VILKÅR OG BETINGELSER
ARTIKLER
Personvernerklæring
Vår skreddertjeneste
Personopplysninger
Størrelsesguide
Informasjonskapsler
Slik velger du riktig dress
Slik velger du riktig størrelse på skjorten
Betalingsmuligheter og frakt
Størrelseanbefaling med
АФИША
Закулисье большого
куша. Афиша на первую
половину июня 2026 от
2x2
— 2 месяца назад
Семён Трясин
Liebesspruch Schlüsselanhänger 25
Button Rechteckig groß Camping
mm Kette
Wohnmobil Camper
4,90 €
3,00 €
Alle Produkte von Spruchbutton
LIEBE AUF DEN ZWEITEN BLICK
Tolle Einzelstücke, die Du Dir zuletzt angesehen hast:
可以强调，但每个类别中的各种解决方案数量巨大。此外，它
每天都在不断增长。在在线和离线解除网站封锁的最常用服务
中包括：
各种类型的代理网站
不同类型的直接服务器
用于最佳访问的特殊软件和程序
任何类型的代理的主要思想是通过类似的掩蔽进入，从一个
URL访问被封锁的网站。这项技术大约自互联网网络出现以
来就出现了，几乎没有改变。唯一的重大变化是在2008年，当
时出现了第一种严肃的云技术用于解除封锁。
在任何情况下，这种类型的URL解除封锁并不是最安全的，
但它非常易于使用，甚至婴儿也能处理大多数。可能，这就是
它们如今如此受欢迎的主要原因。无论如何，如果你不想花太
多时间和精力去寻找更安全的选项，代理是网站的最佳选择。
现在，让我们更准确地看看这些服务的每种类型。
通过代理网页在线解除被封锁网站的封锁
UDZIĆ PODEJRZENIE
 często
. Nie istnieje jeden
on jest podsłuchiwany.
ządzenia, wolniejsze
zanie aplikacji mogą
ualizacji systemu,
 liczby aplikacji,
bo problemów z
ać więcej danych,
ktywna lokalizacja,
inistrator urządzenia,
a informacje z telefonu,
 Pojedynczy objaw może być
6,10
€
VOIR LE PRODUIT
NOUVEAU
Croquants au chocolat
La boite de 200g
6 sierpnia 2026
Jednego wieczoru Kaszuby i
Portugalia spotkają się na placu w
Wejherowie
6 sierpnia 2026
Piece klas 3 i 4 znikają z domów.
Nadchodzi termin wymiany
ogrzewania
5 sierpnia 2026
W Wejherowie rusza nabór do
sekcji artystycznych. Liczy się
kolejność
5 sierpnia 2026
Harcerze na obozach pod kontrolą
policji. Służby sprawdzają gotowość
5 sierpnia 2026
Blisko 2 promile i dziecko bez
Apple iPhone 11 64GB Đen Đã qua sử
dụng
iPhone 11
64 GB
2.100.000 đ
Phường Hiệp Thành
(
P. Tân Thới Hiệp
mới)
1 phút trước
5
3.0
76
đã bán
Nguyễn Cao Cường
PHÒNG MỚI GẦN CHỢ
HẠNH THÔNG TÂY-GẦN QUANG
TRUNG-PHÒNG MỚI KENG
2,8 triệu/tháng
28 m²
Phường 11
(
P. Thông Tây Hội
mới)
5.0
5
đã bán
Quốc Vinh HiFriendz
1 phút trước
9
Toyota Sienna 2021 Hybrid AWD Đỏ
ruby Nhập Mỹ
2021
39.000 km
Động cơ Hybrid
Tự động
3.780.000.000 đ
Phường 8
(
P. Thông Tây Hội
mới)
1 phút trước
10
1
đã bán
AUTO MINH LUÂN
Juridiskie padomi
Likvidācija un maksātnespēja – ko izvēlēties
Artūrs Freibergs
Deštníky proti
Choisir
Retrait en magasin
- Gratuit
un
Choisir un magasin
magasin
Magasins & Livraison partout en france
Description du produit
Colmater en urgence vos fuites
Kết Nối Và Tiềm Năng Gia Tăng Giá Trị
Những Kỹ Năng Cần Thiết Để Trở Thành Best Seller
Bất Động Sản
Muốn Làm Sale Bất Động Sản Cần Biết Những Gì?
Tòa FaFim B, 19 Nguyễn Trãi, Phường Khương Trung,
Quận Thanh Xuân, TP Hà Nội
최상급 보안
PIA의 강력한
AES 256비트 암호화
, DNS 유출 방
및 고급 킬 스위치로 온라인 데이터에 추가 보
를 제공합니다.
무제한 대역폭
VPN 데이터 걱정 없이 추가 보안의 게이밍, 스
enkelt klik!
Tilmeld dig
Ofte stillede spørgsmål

----

» **Description of the task**: Format the data from its first line through the line containing "LIEBE AUF DEN ZWEITEN BLICK" as a JSON list of strings, one string per line. Include both ends and leave out blank lines.

» **Result of this exercise**:
[
  "VILKÅR OG BETINGELSER",
  "ARTIKLER",
  "Personvernerklæring",
  "Vår skreddertjeneste",
  "Personopplysninger",
  "Størrelsesguide",
  "Informasjonskapsler",
  "Slik velger du riktig dress",
  "Slik velger du riktig størrelse på skjorten",
  "Betalingsmuligheter og frakt",
  "Størrelseanbefaling med",
  "АФИША",
  "Закулисье большого",
  "куша. Афиша на первую",
  "половину июня 2026 от",
  "2x2",
  "— 2 месяца назад",
  "Семён Трясин",
  "Liebesspruch Schlüsselanhänger 25",
  "Button Rechteckig groß Camping",
  "mm Kette",
  "Wohnmobil Camper",
  "4,90 €",
  "3,00 €",
  "Alle Produkte von Spruchbutton",
  "LIEBE AUF DEN ZWEITEN BLICK"
]